Studies of carbon monoxide release from ruthenium(II) bipyridine carbonyl complexes upon UV-light exposure

The UV-light-induced CO release characteristics of a series of ruthenium(II) carbonyl complexes of the form trans-Cl[RuLCl₂(CO)₂] (L = 4,4′-dimethyl-2,2′-bipyridine, 4′-methyl-2,2′-bipyridine-4-carboxylic acid, or 2,2′-bipyridine-4,4′-dicarboxylic acid) have been elucidated using a combination of UV-vis absorbance and Fourier transform infrared spectroscopies, multivariate curve resolution alternating least-squares analysis, and density functional theory calculations. In acetonitrile, photolysis appears to proceed via a serial three-step mechanism involving the sequential formation of [RuL(CO)(CH₃CN)Cl₂], [RuL(CH₃CN)₂Cl₂], and [RuL(CH₃CN)₃Cl]⁺. Release of the first CO molecule occurs quickly (k₁ ≫ 3 min^-1), while release of the second CO molecule proceeds at a much more modest rate (k₂ = 0.099-0.17 min^-1) and is slowed by the presence of electron-withdrawing carboxyl substituents on the bipyridine ligand.

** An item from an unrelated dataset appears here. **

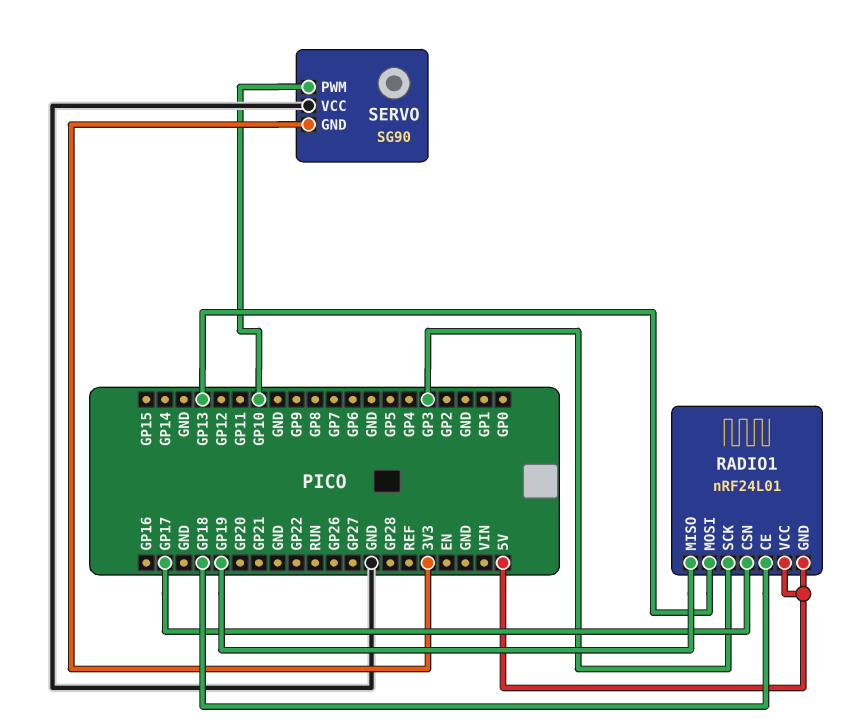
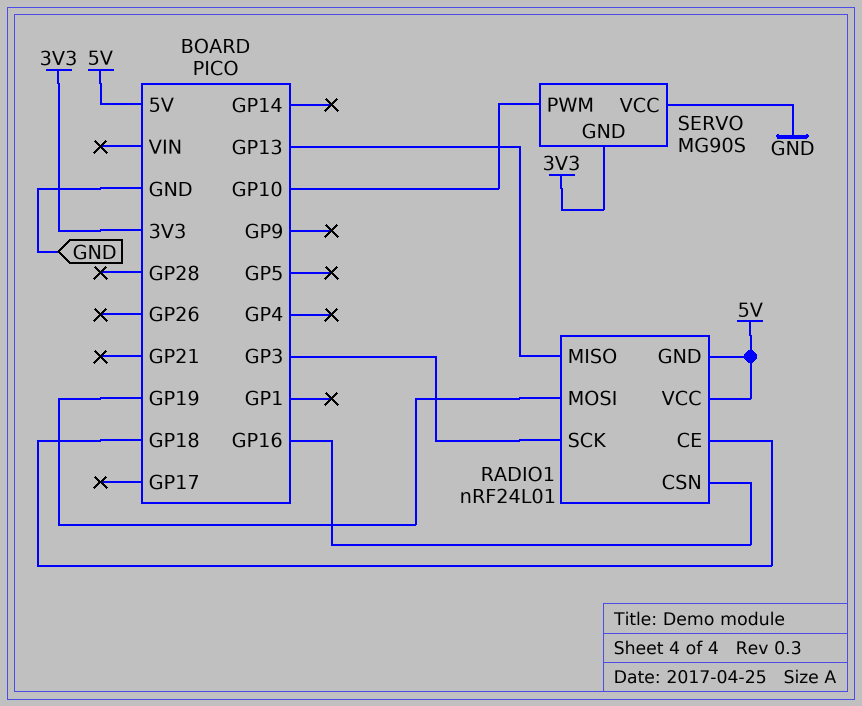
RADIO1 pin CSN: GP17 -> GP16
RADIO1 pin MISO: GP19 -> GP13
RADIO1 pin MOSI: GP13 -> GP19
SERVO: SG90 -> MG90S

In aqueous media (1% dimethyl sulfoxide in H₂O), the two photodecarbonylation steps proceed much more slowly (k₁ = 0.46-1.3 min^-1 and k₂ = 0.026-0.035 min^-1, respectively) and the influence of the carboxyl groups is less pronounced. These results have implications for the design of new light-responsive CO-releasing molecules ("photoCORMs") intended for future medical use.